Uma conversa triste

30 de Setembro de 2016
Valdete Braga

Valdete Braga

A questão do machismo, infelizmente, é uma realidade que enfrentamos no dia a dia. De qualquer forma é terrível, mas quando o machismo vem de mulheres fica mais triste ainda.

Em uma roda de amigas, todas mulheres, uma contou que a filha da prima havia sofrido abuso por parte de um vizinho e que a família, como não podia ser diferente, estava tomando as medidas cabíveis. Diante do assunto, uma das pessoas que participava da conversa fez dois comentários difíceis de acreditar. Logo no inicio da conversa, quando a prima falou que estavam processando o vizinho, ela comentou, com um espanto genuíno: “mas não foi estupro”. Foram esclarecidos os detalhes do abuso, que aqui não vêem ao caso, mas que são crime, e a conversa prosseguiu. Eu não conheço os envolvidos, mas no grupo algumas conhecem e davam suas opiniões. Após algum tempo, a mesma pessoa, novamente, de forma super natural, rebateu: “mas ela já tem dezoito anos”.

A conversa rendeu, a maioria tentando explicar que a questão não é a idade da moça e sim o crime em si (parece que o autor já é reincidente) mas acabamos chegando à conclusão de que não adiantava tentar explicar. Aquela jovem senhora (jovem sim, na casa dos cinquenta) simplesmente não entendia que se não houve um ato sexual “completo”, segundo suas palavras, não houve abuso, independente do que tenha acontecido. E ela não entendia também como crime pelo fato da moça ser maior de idade. “Ela já tem dezoito anos”. Que fossem trinta. Quarenta, sei lá. Nada justifica.

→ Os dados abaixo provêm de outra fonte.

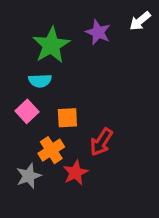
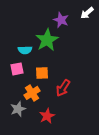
green star: (51, 45) -> (47, 40), moved
pink square: (27, 111) -> (17, 69), turned 32
red star: (75, 173) -> (47, 116), moved

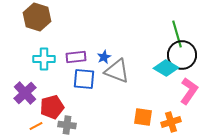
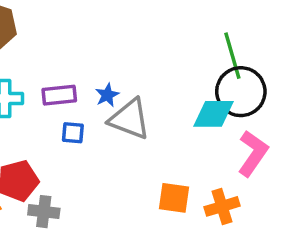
cyan diamond: (166, 68) -> (213, 114), turned -30
blue square: (84, 79) -> (73, 133), size x0.6

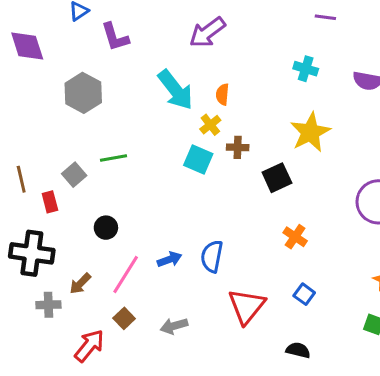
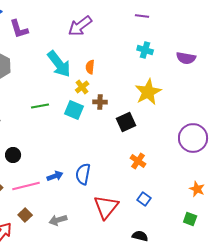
purple line: (325, 17) -> (142, 16), moved
green line: (114, 158) -> (40, 106), moved
pink line: (126, 275) -> (26, 186), turned 44

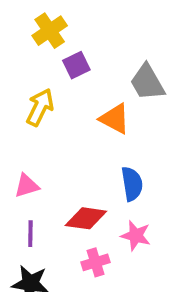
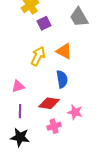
gray trapezoid: (147, 82) -> (79, 17), moved
yellow arrow: (40, 107) -> (38, 56), moved
blue semicircle: (132, 184) -> (62, 79), moved

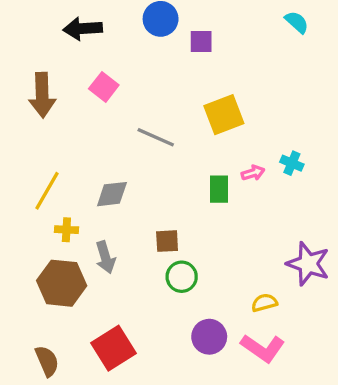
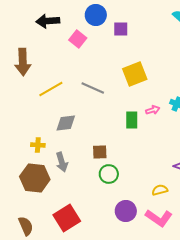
pink square: (104, 87) -> (78, 39), moved
yellow line: (47, 191) -> (51, 89), moved, turned 30

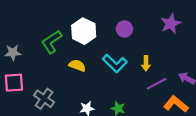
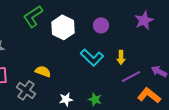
green L-shape: (52, 42) -> (33, 16), moved
yellow semicircle: (77, 65) -> (43, 71), moved

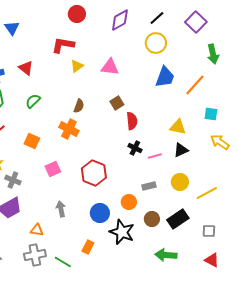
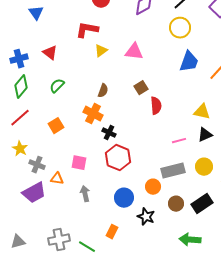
orange square: (32, 141) -> (56, 126), turned 35
black cross: (135, 148) -> (109, 133), moved
pink square: (53, 169) -> (79, 163), moved, turned 35
gray rectangle: (149, 186) -> (173, 171), size x1.6
orange triangle: (37, 230) -> (57, 179), moved
black star: (122, 232) -> (146, 217), size x0.7

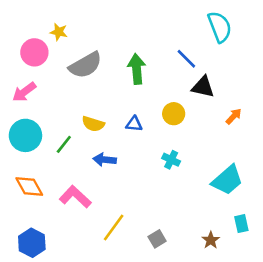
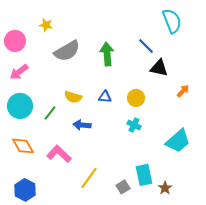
pink circle: (34, 52) -> (15, 41), moved
yellow circle: (174, 114) -> (136, 98), moved
cyan rectangle: (241, 224) -> (144, 175), moved, size x1.5

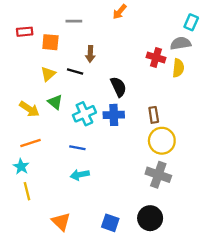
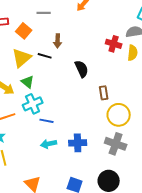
orange square: (50, 42) -> (24, 31), turned 35
yellow triangle: (48, 74) -> (22, 58), size x1.5
cyan cross: (84, 114) -> (33, 104), moved
blue cross: (114, 115) -> (78, 143), moved
brown rectangle: (154, 115) -> (104, 93), moved

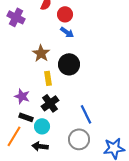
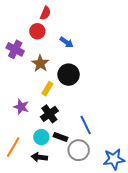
red circle: (65, 14) -> (37, 31), moved
purple cross: (16, 17) -> (15, 49), moved
yellow rectangle: (48, 78) -> (47, 89), turned 40
black rectangle: (26, 117) -> (60, 137), moved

Obviamente, não só esta, como todas as acusações, de qualquer crime, devem ser investigadas de maneira séria. Não basta sair por aí acusando a torto e a direito, sem provas. É preciso muito cuidado e seriedade nas investigações e as autoridades competentes existem para isso. Mas o que dói é ver uma mulher da minha faixa etária, pessoa inteligente, gente boa, culta, achar que se não houve estupro “completo” não houve crime. E ainda tentar justificar pelo fato da moça ser maior de idade. Como assim? Então só é considerado abuso se houve o ato sexual? E se a vítima for maior de idade, está justificado?

O que mais me assustou foi a naturalidade com que ela falou. Ela realmente acredita que deva ser assim. Talvez pela educação recebida, talvez pela própria vida que leva. Quem sou eu para julgar, só fico triste. Nunca é tarde para revermos conceitos e mudarmos, mas infelizmente não senti nela essa predisposição. Trata-se de uma idéia já arraigada e insistir nos argumentos, por mais óbvios que eles sejam, seria perda de tempo e até arriscar-se a um desentendimento que, no final das contas, não levaria a nada.

Todas as pessoas do grupo entenderam isto. Até a parente da vítima, apesar do constrangimento. Foi um daqueles momentos da vida em que é melhor se calar e todas nos calamos. Não por covardia, mas por respeito a uma questão tão delicada e que não seria mudada na cabeça de uma amiga. No final da conversa ficou aquela sensação de impotência no ar. Voltei para casa sentindo uma grande tristeza por aquela senhora, junto à certeza, mais uma vez, e quantas forem necessárias, de que só a educação pode mudar o mundo.